Je suis née en 1959. J'ai connu le discours de St Louis et de son chêne (CE2) etc. les supports scolaires étaient vecteurs de ce style d'histoire, idem pour le collège et le lycée. C'était des cours magistraux, on grattait et puis c'est tout. Il n'y avait aucune réflexion car il eut fallu un échange entre le professeur et les élèves ce qui était inconcevable. Le prof savait, l'élève apprenait. Au collège j'étais dans le "privé", au lycée dans le "public" et dans un lycée "pilote" ; "pilote" certes pour le manque cruel de référents (les profs faisaient leurs cours point/barre) et l'encadrement. Je croyais l'enseignement différent, plus "top". Ouverture du bouquin, prise de notes, terminé. Si questions, se référer alentour (pions qui étaient des étudiants ou famille).
J'ai l'exemple de 6ème en 95. Louis IX avait perdu son auréole et Henri IV gardait son prestige via la poule, l'accumulation de maîtresses, "Margot", Ravaillac, les derniers Valois et leur mère, l'ambition écoeurante de Guise (le tout ingurgité avec une chronologie ahurissante). Louis XIV avait dégringolé dans les sondages ainsi que Napo. ; le soleil roi et celui d'Austerlitz sentaient trop le canon. Se battre pour récupérer l'Alsace-Lorraine était totalement incompris voire ridicule. Le "contexte" était shunté donc la notion de certaines valeurs diluée. On ne peut se battre contre le temps et certaines "évolutions" inhérentes. Ce qui est appelé "devoir de mémoire" est souvent rejeté en bloc et étonnement l'argumentation tient la route.
La phrase fameuse : "Celui qui oublie etc." ne fait plus recette. la vision des choses est différente.
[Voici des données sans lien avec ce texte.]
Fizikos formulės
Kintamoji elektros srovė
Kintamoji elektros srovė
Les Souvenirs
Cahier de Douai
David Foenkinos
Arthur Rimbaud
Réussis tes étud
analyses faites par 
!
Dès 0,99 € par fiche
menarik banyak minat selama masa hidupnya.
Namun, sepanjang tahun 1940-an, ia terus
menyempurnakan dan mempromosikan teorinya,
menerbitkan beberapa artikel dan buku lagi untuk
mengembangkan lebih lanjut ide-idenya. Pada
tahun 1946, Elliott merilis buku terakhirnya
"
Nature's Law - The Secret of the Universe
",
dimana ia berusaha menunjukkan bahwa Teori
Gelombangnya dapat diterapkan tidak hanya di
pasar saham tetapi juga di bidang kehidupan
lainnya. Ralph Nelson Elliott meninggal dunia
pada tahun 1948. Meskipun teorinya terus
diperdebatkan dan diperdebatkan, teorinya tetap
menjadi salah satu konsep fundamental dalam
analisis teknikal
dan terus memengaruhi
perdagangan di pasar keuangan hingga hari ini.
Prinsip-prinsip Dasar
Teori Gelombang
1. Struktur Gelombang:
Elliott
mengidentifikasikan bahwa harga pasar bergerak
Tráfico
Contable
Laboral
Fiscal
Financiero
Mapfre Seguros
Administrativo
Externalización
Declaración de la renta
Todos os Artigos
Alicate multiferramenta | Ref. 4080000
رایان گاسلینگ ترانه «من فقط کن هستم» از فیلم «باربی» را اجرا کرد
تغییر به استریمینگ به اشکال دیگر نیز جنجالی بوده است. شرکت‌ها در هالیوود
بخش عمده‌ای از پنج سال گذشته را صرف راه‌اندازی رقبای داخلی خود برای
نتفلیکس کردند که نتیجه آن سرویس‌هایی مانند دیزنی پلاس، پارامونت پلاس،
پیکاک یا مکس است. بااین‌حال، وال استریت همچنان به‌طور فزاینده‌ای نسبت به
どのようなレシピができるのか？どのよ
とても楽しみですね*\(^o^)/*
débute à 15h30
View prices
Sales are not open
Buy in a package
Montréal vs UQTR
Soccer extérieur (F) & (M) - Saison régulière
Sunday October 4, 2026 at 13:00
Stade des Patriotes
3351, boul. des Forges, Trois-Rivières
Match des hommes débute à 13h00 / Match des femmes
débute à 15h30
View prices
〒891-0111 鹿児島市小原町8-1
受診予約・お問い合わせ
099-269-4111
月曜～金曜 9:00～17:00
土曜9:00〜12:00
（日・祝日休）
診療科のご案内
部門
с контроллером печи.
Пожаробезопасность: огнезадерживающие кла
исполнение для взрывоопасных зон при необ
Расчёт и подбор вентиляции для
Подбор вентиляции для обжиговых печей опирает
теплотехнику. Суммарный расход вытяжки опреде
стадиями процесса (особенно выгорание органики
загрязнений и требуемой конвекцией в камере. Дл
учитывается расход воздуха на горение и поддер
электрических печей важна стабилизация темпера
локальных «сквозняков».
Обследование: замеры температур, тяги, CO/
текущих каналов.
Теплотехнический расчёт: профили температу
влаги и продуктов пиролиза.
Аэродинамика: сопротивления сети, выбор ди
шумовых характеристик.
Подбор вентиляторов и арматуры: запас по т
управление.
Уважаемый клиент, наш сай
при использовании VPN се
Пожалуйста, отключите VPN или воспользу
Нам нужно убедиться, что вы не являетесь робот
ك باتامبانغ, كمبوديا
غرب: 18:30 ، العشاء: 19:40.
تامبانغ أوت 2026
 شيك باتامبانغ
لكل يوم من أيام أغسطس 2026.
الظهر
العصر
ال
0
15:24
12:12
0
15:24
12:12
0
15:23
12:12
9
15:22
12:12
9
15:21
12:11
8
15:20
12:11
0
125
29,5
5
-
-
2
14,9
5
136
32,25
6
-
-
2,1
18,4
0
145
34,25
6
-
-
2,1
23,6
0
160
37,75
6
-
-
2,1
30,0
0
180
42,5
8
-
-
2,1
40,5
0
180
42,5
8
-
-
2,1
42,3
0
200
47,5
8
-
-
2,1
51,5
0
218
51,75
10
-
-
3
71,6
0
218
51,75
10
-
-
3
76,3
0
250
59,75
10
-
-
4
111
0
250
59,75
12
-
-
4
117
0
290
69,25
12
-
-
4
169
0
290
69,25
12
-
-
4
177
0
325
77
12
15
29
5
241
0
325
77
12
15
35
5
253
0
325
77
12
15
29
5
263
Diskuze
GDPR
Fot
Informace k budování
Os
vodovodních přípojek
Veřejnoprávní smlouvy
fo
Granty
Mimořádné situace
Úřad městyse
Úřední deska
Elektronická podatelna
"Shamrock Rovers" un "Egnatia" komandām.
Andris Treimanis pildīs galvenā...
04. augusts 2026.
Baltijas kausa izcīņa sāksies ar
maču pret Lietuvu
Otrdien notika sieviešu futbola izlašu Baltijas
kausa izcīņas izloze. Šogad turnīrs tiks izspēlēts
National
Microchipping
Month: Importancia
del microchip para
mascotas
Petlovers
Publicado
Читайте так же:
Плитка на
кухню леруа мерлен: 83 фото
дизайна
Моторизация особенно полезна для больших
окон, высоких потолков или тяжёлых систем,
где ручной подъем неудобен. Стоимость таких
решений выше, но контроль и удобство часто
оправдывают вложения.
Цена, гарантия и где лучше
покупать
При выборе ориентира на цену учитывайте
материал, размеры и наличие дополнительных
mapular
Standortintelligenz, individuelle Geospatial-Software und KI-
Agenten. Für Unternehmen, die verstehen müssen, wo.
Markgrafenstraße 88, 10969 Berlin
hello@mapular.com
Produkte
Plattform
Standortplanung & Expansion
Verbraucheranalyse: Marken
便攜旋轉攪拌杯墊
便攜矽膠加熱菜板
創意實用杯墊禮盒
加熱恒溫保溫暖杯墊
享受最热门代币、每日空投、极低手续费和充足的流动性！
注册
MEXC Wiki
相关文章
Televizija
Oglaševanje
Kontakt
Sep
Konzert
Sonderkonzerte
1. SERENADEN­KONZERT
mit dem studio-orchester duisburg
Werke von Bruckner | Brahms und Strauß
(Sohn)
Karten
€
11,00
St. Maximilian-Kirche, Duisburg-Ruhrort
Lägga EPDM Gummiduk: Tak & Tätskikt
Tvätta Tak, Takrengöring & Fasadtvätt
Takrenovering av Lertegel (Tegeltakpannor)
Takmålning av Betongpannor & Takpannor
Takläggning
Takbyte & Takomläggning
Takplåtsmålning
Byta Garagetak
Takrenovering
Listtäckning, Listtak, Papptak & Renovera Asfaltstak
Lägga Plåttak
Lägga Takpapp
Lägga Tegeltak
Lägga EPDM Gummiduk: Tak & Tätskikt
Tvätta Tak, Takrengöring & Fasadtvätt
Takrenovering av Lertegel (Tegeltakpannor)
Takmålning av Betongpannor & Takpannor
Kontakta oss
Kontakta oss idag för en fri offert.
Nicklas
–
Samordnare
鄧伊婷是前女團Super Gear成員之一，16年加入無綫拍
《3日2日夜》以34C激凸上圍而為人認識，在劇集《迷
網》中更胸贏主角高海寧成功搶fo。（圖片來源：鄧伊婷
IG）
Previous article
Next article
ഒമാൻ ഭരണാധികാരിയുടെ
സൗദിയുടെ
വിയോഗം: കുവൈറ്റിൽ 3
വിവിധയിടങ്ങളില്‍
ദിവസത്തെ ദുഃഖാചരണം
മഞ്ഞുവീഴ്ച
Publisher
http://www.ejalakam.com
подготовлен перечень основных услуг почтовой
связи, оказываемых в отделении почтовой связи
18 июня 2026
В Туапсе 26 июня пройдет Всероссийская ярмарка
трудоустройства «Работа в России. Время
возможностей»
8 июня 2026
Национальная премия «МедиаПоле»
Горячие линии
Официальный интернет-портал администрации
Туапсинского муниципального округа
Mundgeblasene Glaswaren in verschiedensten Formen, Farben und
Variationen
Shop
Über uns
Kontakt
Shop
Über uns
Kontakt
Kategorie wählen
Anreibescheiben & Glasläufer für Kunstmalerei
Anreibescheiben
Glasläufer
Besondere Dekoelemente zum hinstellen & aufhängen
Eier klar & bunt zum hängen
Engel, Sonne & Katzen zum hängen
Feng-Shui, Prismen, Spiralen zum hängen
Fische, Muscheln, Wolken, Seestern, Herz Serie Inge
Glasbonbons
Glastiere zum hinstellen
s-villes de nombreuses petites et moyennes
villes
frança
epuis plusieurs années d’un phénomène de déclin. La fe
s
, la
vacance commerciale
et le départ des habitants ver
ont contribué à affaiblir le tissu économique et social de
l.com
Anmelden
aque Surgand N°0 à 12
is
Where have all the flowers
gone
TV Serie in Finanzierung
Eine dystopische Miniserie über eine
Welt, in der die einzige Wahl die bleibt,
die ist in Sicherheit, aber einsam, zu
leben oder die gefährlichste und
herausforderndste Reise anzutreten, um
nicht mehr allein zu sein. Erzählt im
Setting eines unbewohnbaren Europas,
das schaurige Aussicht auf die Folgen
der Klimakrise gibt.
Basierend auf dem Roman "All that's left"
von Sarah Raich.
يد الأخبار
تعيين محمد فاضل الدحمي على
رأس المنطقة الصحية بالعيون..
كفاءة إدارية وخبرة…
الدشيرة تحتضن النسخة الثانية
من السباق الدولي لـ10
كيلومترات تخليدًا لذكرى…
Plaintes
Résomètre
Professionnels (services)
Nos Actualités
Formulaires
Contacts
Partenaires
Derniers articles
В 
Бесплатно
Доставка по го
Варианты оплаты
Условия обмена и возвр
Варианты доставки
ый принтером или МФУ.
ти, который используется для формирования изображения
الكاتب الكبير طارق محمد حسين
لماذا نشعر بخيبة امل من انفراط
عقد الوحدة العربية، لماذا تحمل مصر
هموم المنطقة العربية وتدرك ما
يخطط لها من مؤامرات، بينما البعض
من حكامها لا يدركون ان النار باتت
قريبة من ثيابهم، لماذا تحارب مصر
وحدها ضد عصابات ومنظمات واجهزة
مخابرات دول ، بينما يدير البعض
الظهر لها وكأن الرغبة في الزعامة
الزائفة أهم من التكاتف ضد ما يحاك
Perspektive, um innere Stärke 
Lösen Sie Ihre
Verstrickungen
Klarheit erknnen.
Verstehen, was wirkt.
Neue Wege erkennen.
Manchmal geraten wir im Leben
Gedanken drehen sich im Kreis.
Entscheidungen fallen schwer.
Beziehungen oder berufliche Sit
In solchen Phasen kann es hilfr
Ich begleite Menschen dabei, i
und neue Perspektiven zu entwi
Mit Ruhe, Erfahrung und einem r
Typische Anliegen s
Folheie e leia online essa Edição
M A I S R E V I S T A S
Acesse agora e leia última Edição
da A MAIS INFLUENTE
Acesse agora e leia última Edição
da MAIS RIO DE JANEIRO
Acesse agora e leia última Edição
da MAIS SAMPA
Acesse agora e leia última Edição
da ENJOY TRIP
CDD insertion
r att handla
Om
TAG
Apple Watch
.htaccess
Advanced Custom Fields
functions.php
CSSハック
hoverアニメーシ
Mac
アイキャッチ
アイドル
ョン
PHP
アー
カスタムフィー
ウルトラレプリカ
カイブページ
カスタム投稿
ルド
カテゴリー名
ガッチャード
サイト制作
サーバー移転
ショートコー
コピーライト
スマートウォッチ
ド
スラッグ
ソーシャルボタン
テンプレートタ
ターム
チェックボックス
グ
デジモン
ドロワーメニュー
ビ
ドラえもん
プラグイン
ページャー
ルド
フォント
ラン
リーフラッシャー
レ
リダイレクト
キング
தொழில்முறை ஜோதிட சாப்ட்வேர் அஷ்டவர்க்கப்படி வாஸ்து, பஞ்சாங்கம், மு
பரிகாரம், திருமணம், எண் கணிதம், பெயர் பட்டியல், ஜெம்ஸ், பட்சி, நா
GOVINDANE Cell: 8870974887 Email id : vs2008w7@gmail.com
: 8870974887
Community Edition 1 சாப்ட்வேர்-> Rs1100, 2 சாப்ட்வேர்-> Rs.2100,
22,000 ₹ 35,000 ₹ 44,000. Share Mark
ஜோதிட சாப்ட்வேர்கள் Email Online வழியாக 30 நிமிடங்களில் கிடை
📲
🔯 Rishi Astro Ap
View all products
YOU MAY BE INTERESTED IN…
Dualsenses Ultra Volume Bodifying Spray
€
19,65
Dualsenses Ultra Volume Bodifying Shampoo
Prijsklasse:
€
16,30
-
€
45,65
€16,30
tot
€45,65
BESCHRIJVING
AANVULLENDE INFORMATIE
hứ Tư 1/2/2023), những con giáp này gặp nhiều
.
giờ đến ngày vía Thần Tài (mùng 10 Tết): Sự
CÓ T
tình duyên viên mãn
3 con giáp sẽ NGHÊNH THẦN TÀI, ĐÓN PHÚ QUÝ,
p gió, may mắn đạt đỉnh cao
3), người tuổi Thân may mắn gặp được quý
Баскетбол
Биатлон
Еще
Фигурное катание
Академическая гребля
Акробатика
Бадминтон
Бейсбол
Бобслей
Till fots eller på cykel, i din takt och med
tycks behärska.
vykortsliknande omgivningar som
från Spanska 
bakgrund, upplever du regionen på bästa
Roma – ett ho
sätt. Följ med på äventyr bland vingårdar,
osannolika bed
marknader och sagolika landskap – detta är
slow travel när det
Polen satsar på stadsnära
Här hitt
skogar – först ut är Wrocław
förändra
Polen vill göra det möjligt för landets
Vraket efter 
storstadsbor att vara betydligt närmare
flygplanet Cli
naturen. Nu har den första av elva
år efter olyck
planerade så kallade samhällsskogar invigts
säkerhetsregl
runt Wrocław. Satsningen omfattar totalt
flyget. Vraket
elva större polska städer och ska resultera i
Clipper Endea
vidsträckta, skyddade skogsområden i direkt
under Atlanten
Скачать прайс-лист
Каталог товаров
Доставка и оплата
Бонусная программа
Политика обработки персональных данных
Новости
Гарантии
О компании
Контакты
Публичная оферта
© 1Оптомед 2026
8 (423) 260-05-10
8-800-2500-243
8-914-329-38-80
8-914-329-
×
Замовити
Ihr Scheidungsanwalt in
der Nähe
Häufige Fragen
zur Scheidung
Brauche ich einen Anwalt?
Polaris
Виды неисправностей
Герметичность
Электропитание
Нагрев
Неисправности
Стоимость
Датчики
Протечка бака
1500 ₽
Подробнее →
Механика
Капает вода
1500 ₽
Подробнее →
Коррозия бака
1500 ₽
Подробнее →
L'Histoire est perçue comme un vecteur d'idéologies donc il y a effet "rejet". Les élèves recoupent leurs sources, le professeur n'a plus une place prépondérante : il est un support, comme le bouquin ou le net. Le principe est que la mémoire doit servir pour optimiser des notions qui seront un plus dans le cursus, sachant qu'à la fin de celui-ci le but est de trouver un emploi. Un tri est donc fait.
La notion de "souvenirs" donc de mémoire est différente aussi. C'est une mémoire dans l'actuel, des flashes : sitôt vu, sitôt oublié. La répétition est difficilement supportée, est sentie comme une frustration ou une sanction, donc rejet. Il ne reste pas grand chose, la notion de "plaisir en tout" étant optimisée : la facilité a donc sa place.